| Task directions |
Below, echo word for word the lines that start at the one containing "picture [196, 826, 1044, 1329]" and end at the one containing "list Présentation de", including both of those lines.

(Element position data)

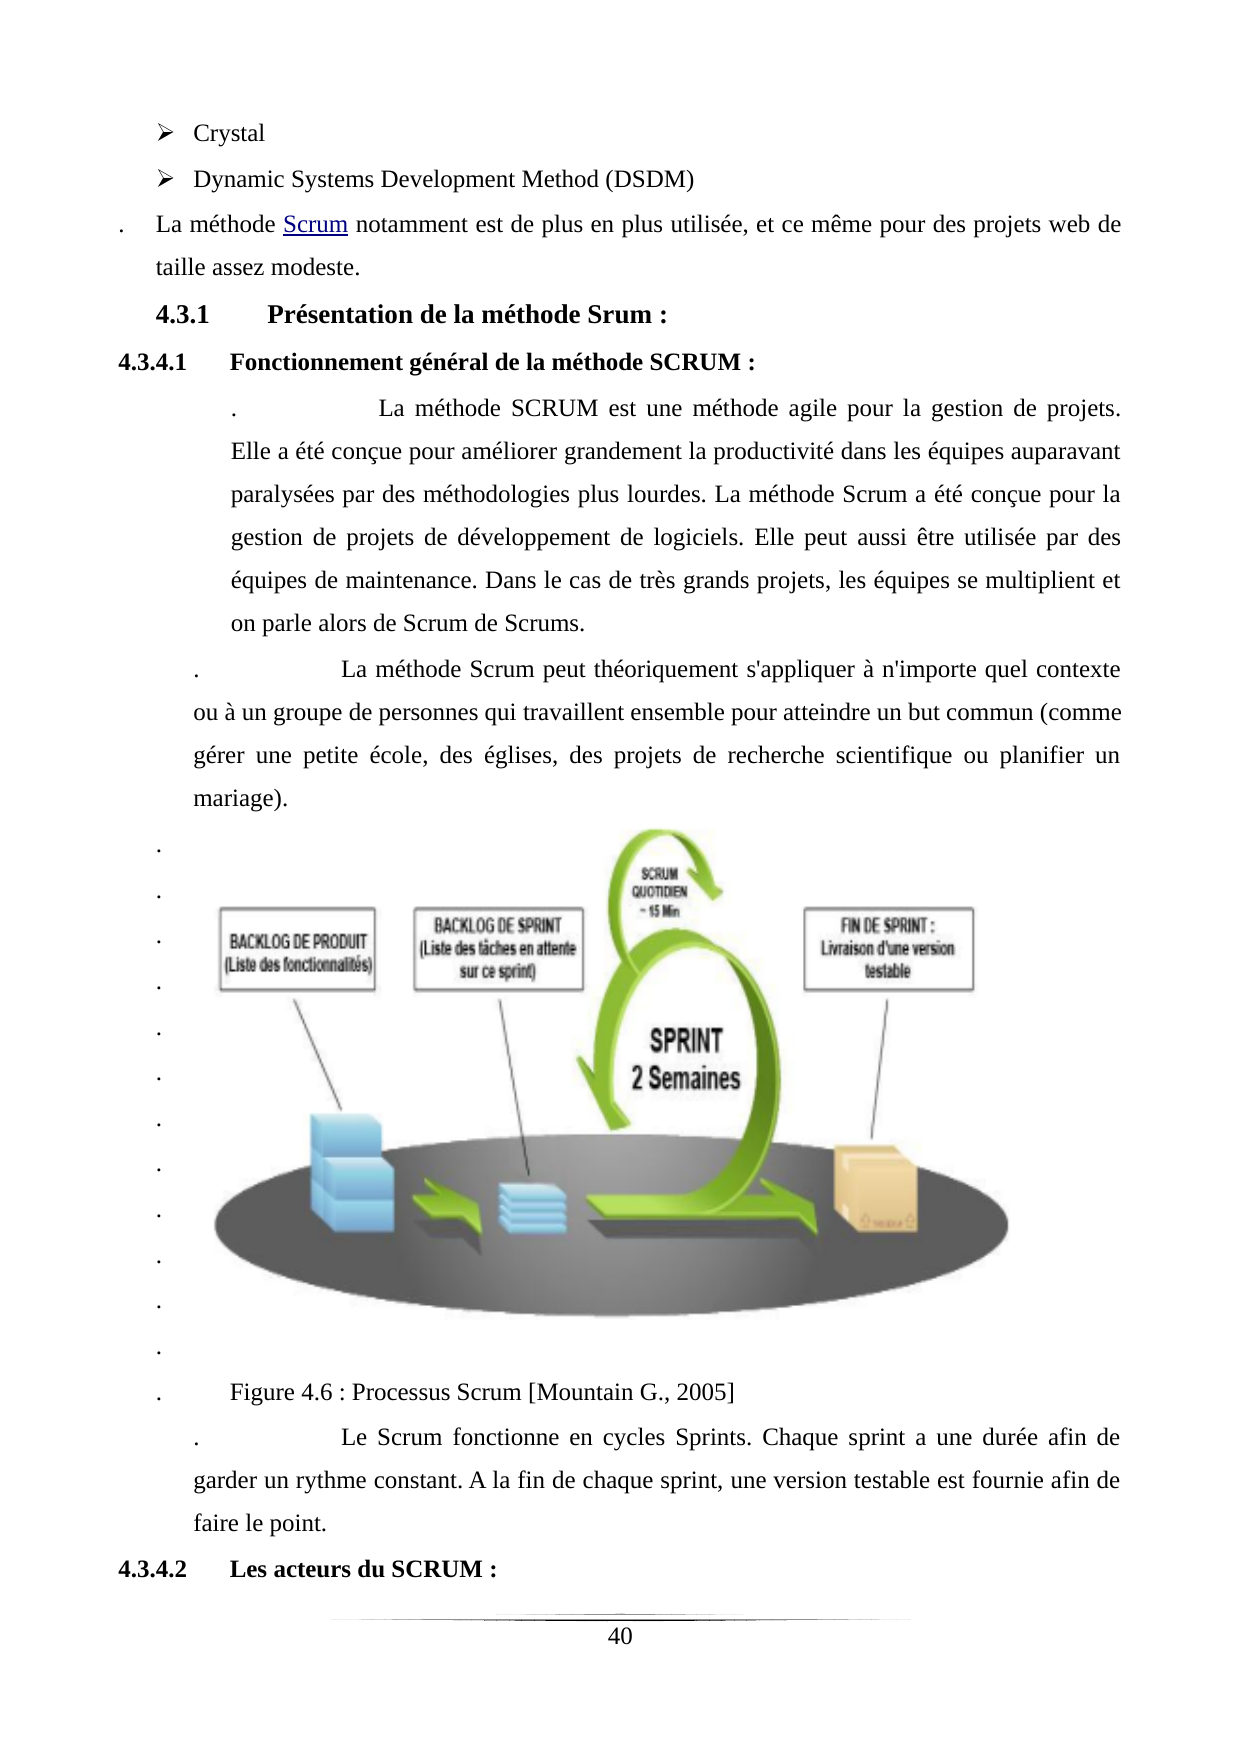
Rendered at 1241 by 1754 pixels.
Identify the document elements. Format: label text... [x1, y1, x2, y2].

picture [196, 826, 1044, 1329]
list Les acteurs du SCRUM : [118, 1554, 1122, 1583]
list Présentation de la méthode Srum : [156, 298, 1122, 329]
subtitle La méthode SCRUM est une méthode agile pour la gestion de projets. Elle a été conçue pour améliorer grandement la productivité dans les équipes auparavant paralysées par des méthodologies plus lourdes. La méthode Scrum a été conçue pour la gestion de projets de développement de logiciels. Elle peut aussi être utilisée par des équipes de maintenance. Dans le cas de très grands projets, les équipes se multiplient et on parle alors de Scrum de Scrums. [231, 393, 1122, 637]
list Fonctionnement général de la méthode SCRUM : [118, 347, 1122, 376]
subtitle Figure 4.6 : Processus Scrum [Mountain G., 2005] [156, 1377, 1122, 1405]
picture [171, 1613, 1069, 1622]
subtitle La méthode Scrum notamment est de plus en plus utilisée, et ce même pour des projets web de taille assez modeste. [118, 209, 1122, 281]
list Dynamic Systems Development Method (DSDM) [156, 164, 1122, 192]
subtitle La méthode Scrum peut théoriquement s'appliquer à n'importe quel contexte ou à un groupe de personnes qui travaillent ensemble pour atteindre un but commun (comme gérer une petite école, des églises, des projets de recherche scientifique ou planifier un mariage). [193, 654, 1122, 812]
list Crystal [156, 118, 1122, 147]
subtitle Le Scrum fonctionne en cycles Sprints. Chaque sprint a une durée afin de garder un rythme constant. A la fin de chaque sprint, une version testable est fournie afin de faire le point. [193, 1422, 1122, 1537]
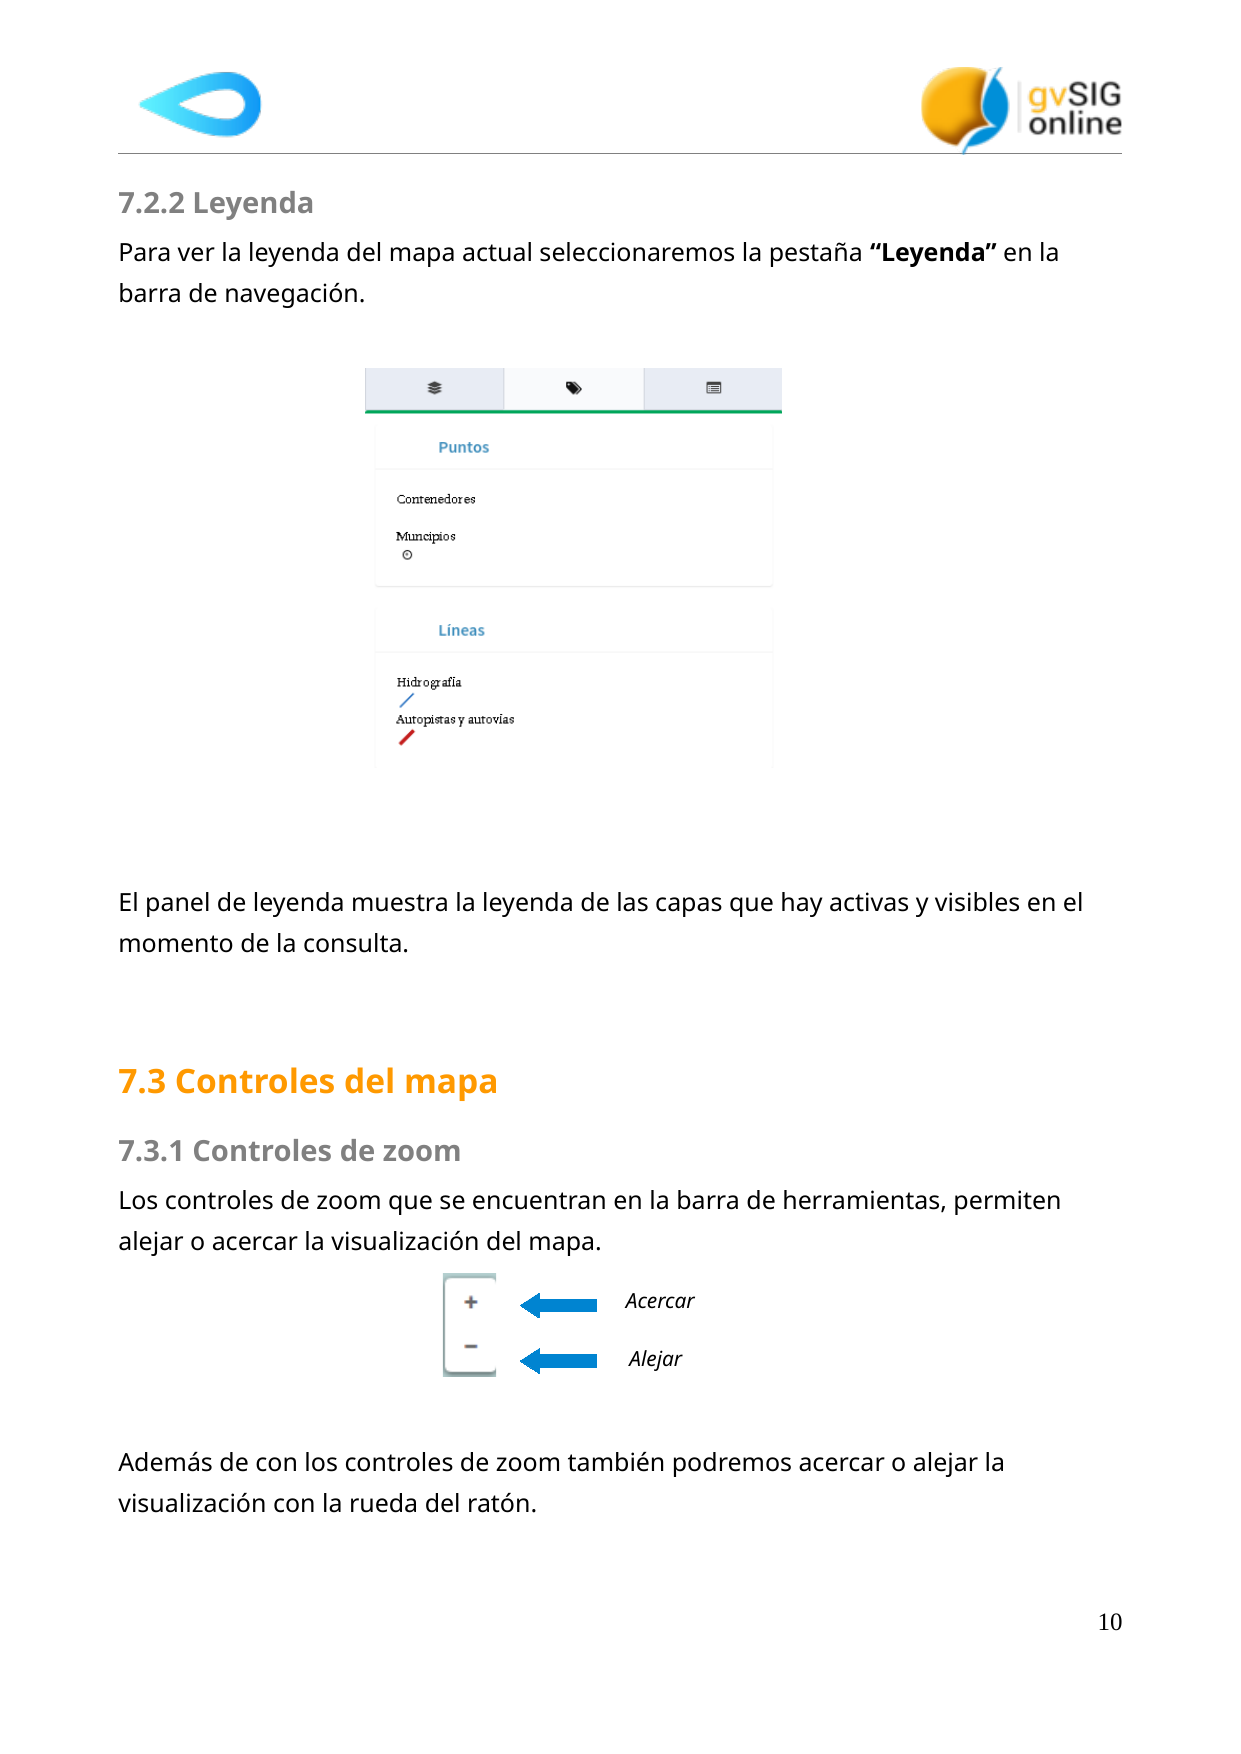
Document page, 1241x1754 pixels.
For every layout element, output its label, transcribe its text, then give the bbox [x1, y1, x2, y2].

picture [365, 368, 782, 768]
subtitle 7.2.2 Leyenda [118, 182, 1122, 222]
text Además de con los controles de zoom también podremos acercar o alejar la visualización con la rueda del ratón. [118, 1445, 1122, 1520]
picture [921, 67, 1122, 155]
text Los controles de zoom que se encuentran en la barra de herramientas, permiten alejar o acercar la visualización del mapa. [118, 1182, 1122, 1257]
text El panel de leyenda muestra la leyenda de las capas que hay activas y visibles en el momento de la consulta. [118, 885, 1122, 960]
picture [442, 1273, 497, 1377]
subtitle 7.3.1 Controles de zoom [118, 1130, 1122, 1170]
text Para ver la leyenda del mapa actual seleccionaremos la pestaña “Leyenda” en la barra de navegación. [118, 234, 1122, 309]
subtitle 7.3 Controles del mapa [118, 1057, 1122, 1103]
picture [119, 62, 282, 154]
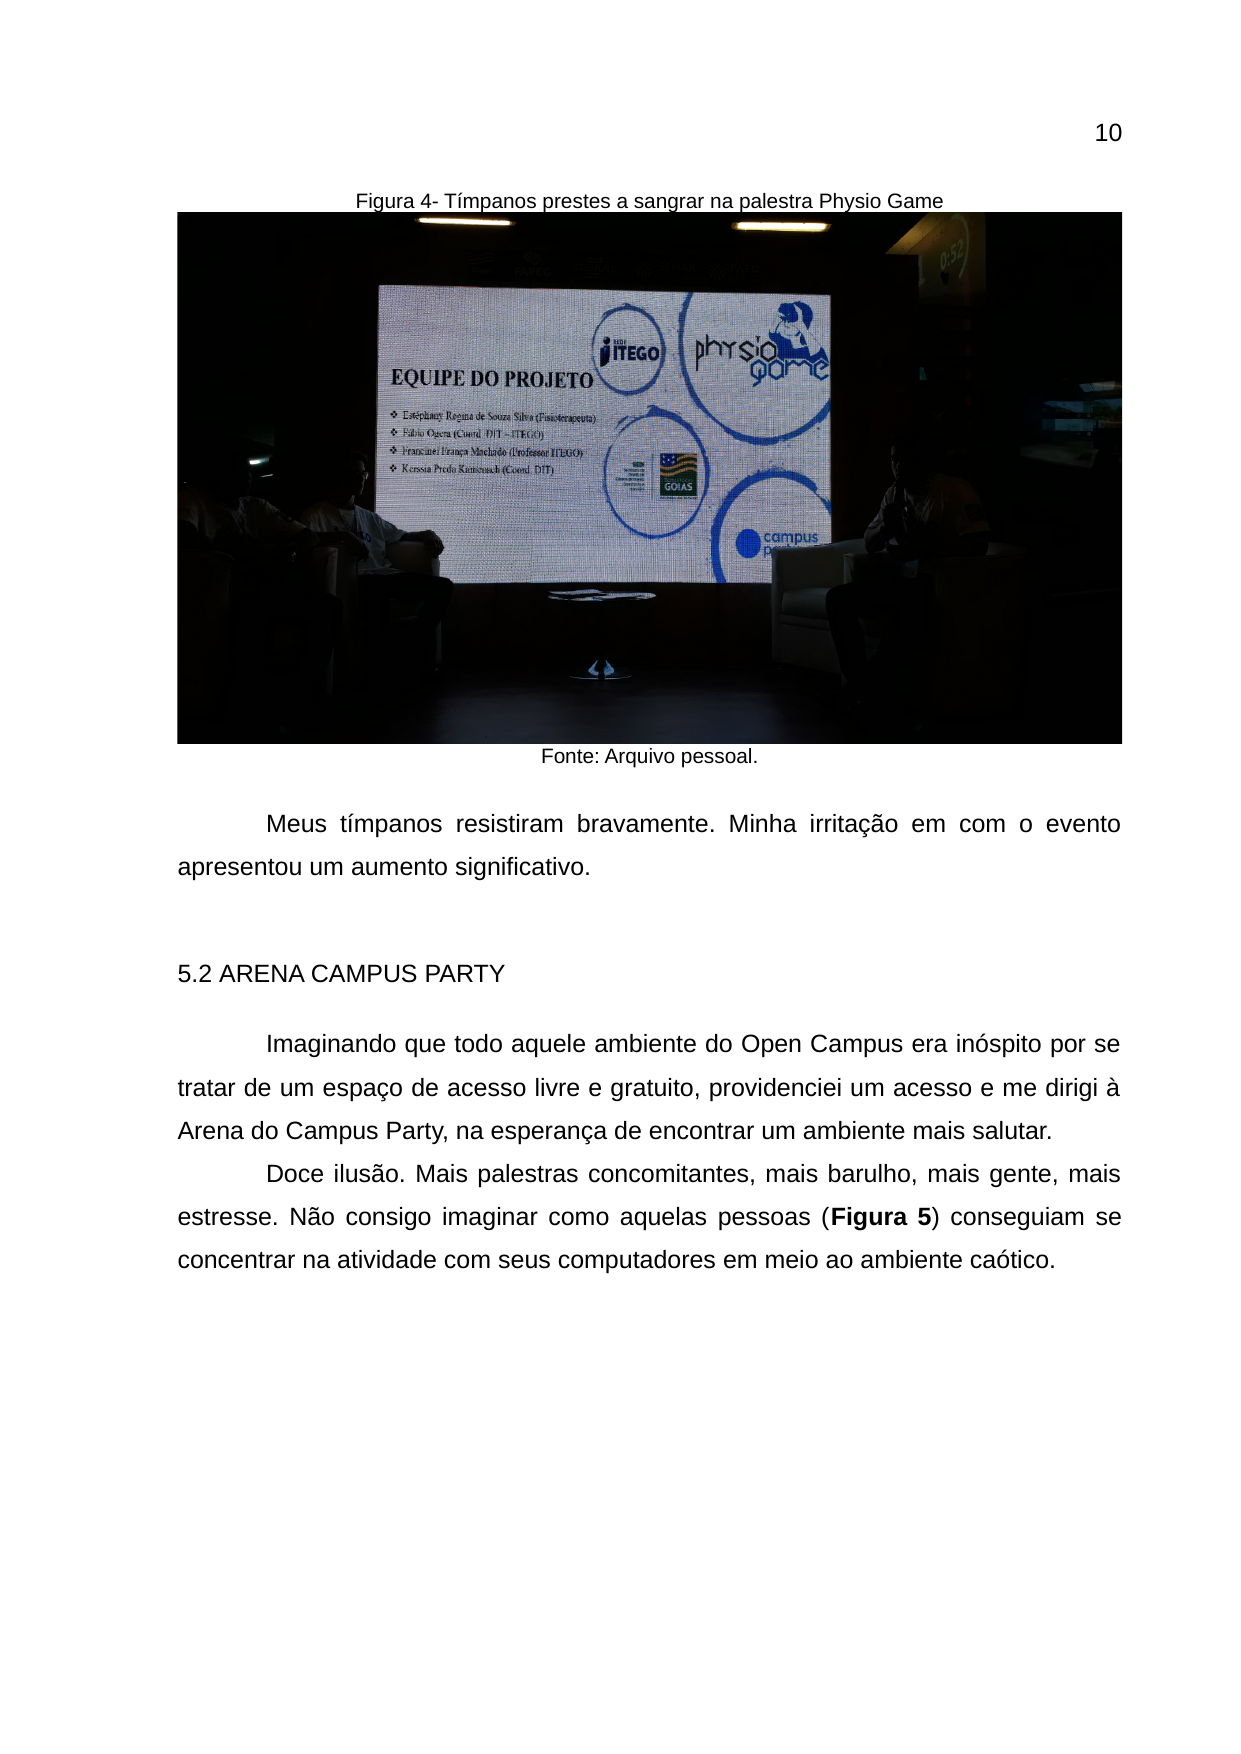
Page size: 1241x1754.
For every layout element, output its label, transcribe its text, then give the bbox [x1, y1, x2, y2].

text Meus tímpanos resistiram bravamente. Minha irritação em com o evento apresentou um aumento significativo. [177, 809, 1122, 881]
text Fonte: Arquivo pessoal. [177, 744, 1122, 768]
text Figura 4- Tímpanos prestes a sangrar na palestra Physio Game [177, 189, 1122, 212]
text Imaginando que todo aquele ambiente do Open Campus era inóspito por se tratar de um espaço de acesso livre e gratuito, providenciei um acesso e me dirigi à Arena do Campus Party, na esperança de encontrar um ambiente mais salutar. [177, 1029, 1122, 1144]
text Doce ilusão. Mais palestras concomitantes, mais barulho, mais gente, mais estresse. Não consigo imaginar como aquelas pessoas (Figura 5) conseguiam se concentrar na atividade com seus computadores em meio ao ambiente caótico. [177, 1159, 1122, 1274]
subtitle ARENA CAMPUS PARTY [177, 959, 1122, 988]
picture [177, 212, 1123, 744]
text [177, 176, 1122, 189]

| Worked answer |
picture [196, 826, 1044, 1329]
list Les acteurs du SCRUM : [118, 1554, 1122, 1583]
list Présentation de la méthode Srum : [156, 298, 1122, 329]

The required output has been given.